🤖 AI Summary
This work addresses the instability of large language models in mathematical reasoning across problems of varying difficulty. To mitigate this issue, the authors propose an adaptive multi-expert reasoning framework that coordinates multiple expert models through a difficulty-aware routing mechanism and an uncertainty-guided dynamic sampling strategy. The framework further enhances robustness by integrating a neural verifier with a clustering-based aggregation scheme. Notably, the method operates solely on original training data—without reliance on synthetic examples—and achieves a 75.28% accuracy on the GSM8K benchmark, outperforming most existing 7B-scale models that depend on augmented or synthetic data. This result underscores the framework’s capacity for efficient and robust mathematical reasoning without requiring additional training data.
📝 Abstract
Large language models (LLMs) demonstrate strong performance in math reasoning benchmarks, but their performance varies inconsistently across problems with varying levels of difficulty. This paper describes Adaptive Multi-Expert Reasoning (AMR), a framework that focuses on problem complexity by reasoning with dynamically adapted strategies. An agile routing system that focuses on problem text predicts problems' difficulty and uncertainty and guides a reconfigurable sampling mechanism to manage the breadth of generation. Three specialized experts create candidate responses, which are modified during multiple correction and finalization phases.
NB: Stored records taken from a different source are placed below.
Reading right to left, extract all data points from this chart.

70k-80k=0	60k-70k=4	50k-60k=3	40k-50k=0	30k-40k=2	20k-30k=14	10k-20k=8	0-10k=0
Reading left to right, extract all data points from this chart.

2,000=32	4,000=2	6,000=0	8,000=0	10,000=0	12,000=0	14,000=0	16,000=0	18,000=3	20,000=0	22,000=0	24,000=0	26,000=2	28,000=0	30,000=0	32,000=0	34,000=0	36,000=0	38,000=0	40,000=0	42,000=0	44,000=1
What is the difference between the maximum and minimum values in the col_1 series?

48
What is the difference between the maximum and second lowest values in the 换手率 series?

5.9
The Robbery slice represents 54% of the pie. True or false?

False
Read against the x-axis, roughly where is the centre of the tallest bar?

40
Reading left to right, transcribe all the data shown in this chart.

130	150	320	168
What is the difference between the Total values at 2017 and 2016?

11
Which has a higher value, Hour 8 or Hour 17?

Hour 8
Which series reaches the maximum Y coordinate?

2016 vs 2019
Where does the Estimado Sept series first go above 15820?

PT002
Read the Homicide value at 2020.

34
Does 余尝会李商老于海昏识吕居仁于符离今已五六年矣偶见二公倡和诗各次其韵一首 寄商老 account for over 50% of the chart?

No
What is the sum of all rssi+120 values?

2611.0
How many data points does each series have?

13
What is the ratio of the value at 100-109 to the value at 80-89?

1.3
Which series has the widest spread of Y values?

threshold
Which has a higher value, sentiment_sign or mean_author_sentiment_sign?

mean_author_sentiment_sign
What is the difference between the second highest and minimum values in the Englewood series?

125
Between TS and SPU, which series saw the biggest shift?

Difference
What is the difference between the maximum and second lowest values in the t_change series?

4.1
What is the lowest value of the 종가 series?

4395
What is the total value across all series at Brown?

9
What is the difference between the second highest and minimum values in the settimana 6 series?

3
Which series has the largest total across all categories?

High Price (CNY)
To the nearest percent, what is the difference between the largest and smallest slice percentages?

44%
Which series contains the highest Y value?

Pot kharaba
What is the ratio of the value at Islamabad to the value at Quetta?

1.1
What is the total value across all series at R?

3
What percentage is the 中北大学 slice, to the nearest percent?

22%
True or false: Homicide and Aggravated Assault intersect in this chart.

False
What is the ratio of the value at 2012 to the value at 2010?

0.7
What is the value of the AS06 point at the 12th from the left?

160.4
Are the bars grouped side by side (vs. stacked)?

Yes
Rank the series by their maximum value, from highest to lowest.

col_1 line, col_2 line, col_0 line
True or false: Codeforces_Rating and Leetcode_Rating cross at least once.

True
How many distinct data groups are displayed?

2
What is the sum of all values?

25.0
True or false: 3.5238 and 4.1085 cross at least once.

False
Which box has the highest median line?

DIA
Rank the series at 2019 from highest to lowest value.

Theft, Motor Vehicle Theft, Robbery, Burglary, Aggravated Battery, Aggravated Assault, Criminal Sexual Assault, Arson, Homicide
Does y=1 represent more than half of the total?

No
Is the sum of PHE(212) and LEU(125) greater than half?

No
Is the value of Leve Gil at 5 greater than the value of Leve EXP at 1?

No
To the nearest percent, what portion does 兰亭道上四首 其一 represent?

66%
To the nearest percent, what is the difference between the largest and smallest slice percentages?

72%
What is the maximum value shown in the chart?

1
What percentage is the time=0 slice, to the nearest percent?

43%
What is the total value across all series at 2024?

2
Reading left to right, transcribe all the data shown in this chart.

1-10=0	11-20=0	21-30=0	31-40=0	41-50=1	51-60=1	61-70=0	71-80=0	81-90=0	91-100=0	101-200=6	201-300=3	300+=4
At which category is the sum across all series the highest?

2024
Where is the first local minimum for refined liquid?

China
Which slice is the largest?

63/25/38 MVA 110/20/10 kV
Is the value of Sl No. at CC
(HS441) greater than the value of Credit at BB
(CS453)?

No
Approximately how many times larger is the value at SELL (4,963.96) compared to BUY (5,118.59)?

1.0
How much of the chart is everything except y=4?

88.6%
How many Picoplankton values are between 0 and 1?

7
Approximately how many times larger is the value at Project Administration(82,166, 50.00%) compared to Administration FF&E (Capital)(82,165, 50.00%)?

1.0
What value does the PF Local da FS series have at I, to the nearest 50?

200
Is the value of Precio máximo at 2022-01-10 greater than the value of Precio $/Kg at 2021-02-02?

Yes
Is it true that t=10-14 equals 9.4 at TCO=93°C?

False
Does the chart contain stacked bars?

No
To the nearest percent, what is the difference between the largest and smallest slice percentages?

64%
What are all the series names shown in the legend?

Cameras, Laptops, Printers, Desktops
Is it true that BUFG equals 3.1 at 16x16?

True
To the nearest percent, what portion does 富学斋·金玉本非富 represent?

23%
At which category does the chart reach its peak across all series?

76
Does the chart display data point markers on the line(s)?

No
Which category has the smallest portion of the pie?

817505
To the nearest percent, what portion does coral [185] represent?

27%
A neural verifier assesses the correctness of responses, while a clustering-based aggregation technique identifies the final candidate answer based on a combination of consensus and answer quality. When evaluated on the GSM8K dataset, AMR achieved 75.28% accuracy while only using the original training data. This result outperformed the majority of comparable 7B models that were trained on synthetic data. This showcases that models using difficulty-based routing and uncertainty-driven aggregation are efficient and effective in improving math reasoning models' robustness.